▸ **Assignment**
Return all of the data exactly, with nothing left out but the pictures.

▸ **Information supplied**

== Segment start ==

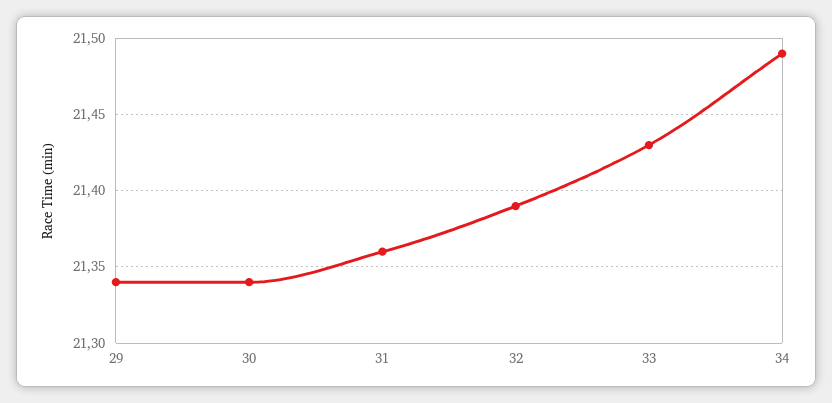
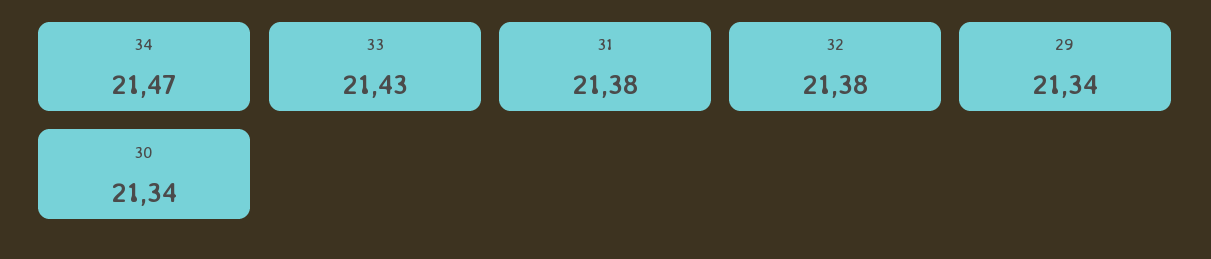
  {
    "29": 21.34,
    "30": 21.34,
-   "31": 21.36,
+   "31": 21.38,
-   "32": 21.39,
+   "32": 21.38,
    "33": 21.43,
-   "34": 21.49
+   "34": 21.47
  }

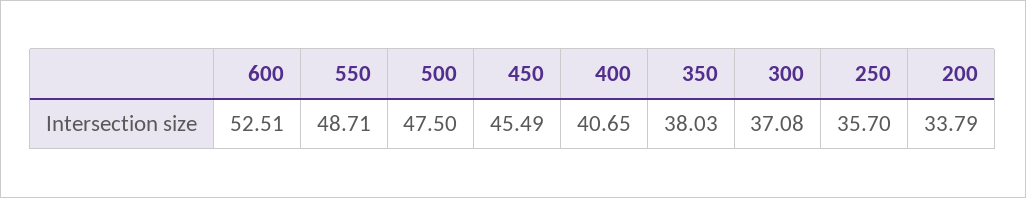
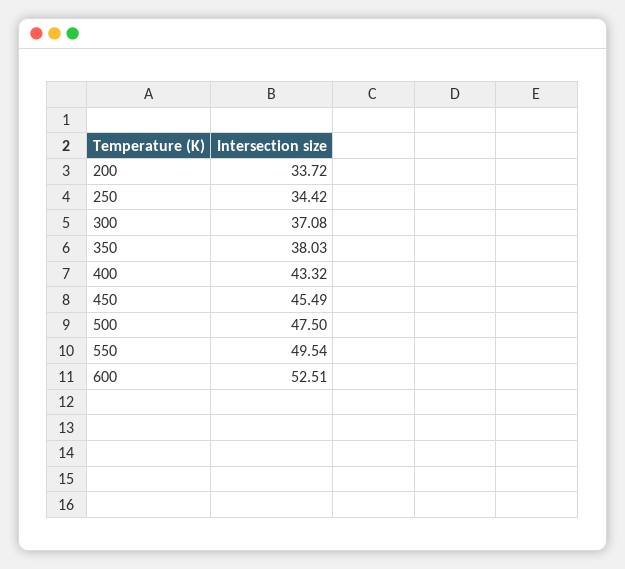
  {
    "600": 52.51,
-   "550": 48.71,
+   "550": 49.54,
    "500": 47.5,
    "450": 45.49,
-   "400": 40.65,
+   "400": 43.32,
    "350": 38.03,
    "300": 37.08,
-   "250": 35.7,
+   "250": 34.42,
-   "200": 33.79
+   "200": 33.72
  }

== Segment end ==

▸ **Response to this task**
  {
    "29": 21.34,
    "30": 21.34,
-   "31": 21.36,
+   "31": 21.38,
-   "32": 21.39,
+   "32": 21.38,
    "33": 21.43,
-   "34": 21.49
+   "34": 21.47
  }

  {
    "600": 52.51,
-   "550": 48.71,
+   "550": 49.54,
    "500": 47.5,
    "450": 45.49,
-   "400": 40.65,
+   "400": 43.32,
    "350": 38.03,
    "300": 37.08,
-   "250": 35.7,
+   "250": 34.42,
-   "200": 33.79
+   "200": 33.72
  }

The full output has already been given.